The interesting findings revealed that-

1. After a median follow-up of 24 months (range, 3 to 28), a significant improvement in OS was detected (hazard ratio [HR] 0.59, 95% confidence interval [CI], 0.39–0.91; p = 0.0160; median, 13.7 months [95% CI, 11.1–14.8] for OSI vs 9.6 months [95% CI, 8.4–10.2] for AFA).
2. The median duration of PFS was significantly longer with OSI than with AFA (HR 0.62; 95% CI, 0.41–0.91; p = 0.014; median, 4.5 months [95% CI, 3.5–5.7] vs 3.9 months [95% CI, 3.1–4.8]).
3. The proportion of grade 3 or higher adverse events (AEs) was lower with OSI (22.4%) than with AFA (39.4%).

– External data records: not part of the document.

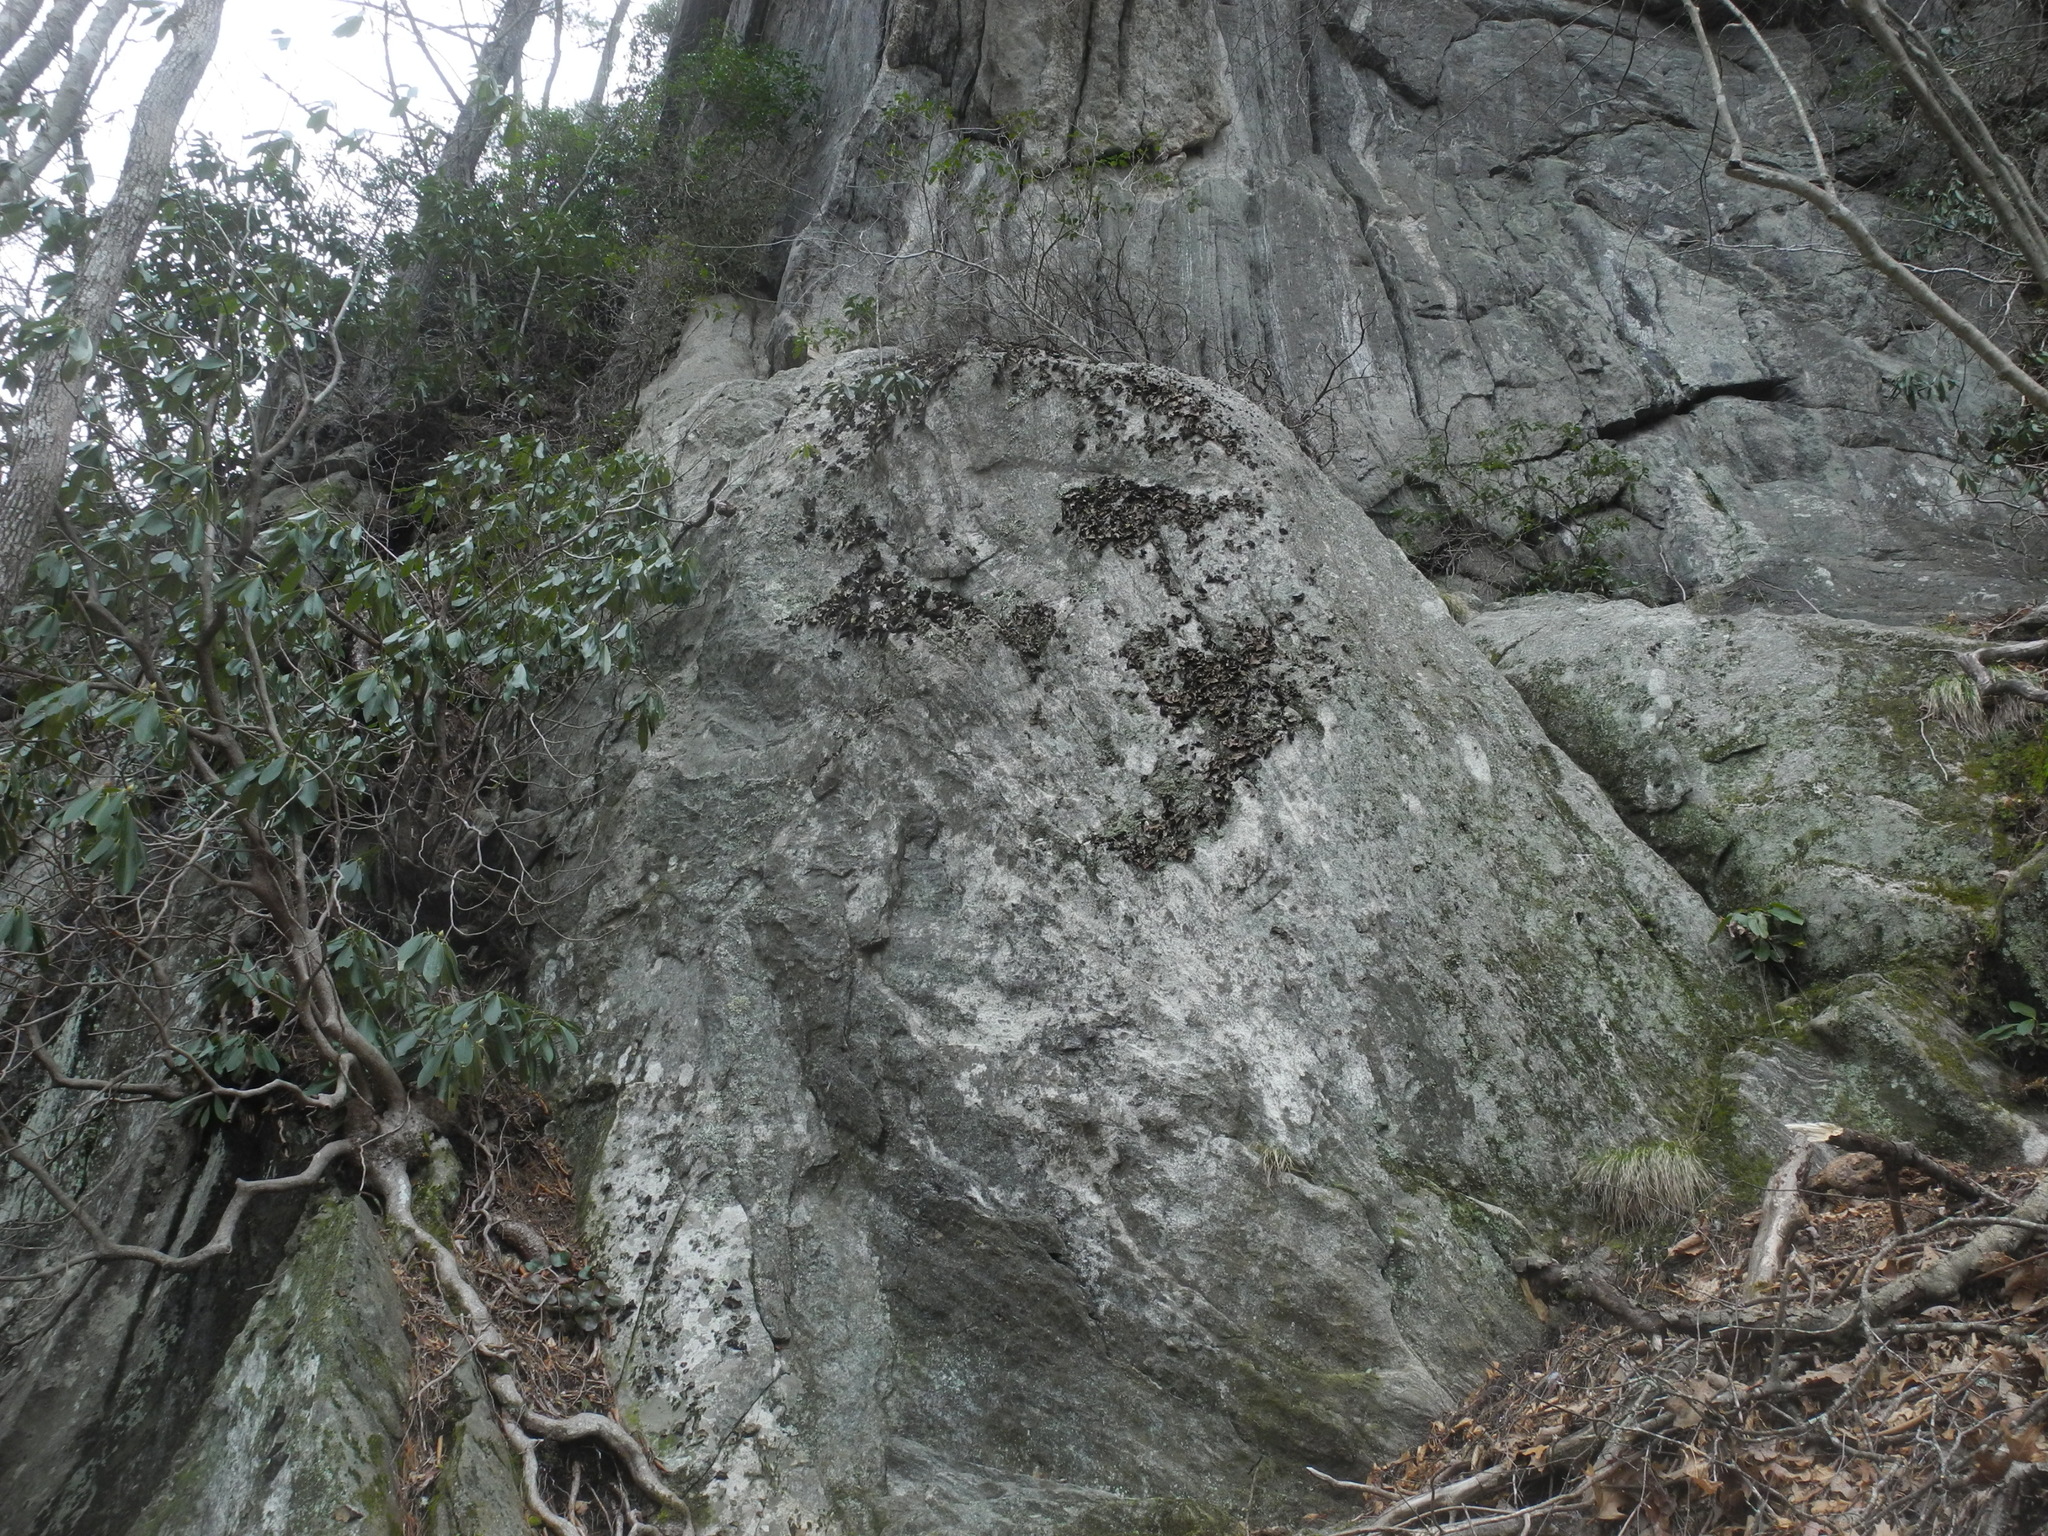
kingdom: Fungi
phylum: Ascomycota
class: Lecanoromycetes
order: Umbilicariales
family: Umbilicariaceae
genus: Umbilicaria
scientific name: Umbilicaria mammulata
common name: Smooth rock tripe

Therefore, the authors concluded that "noteworthy survival superiority of OSI over AFA was observed in patients with T790M-positive NSCLC and multiple CNS metastases after failure of initial EGFR-TKI treatment."

AFA is a broad HER-family inhibitor, whereas OSI is a highly specific EGFR-inhibitor directed towards the sensitizing mutations and a potent inhibitor of the T790M mutation. The latter is probably most important in this resistance setting, along with the better CNS-penetrance, they further added.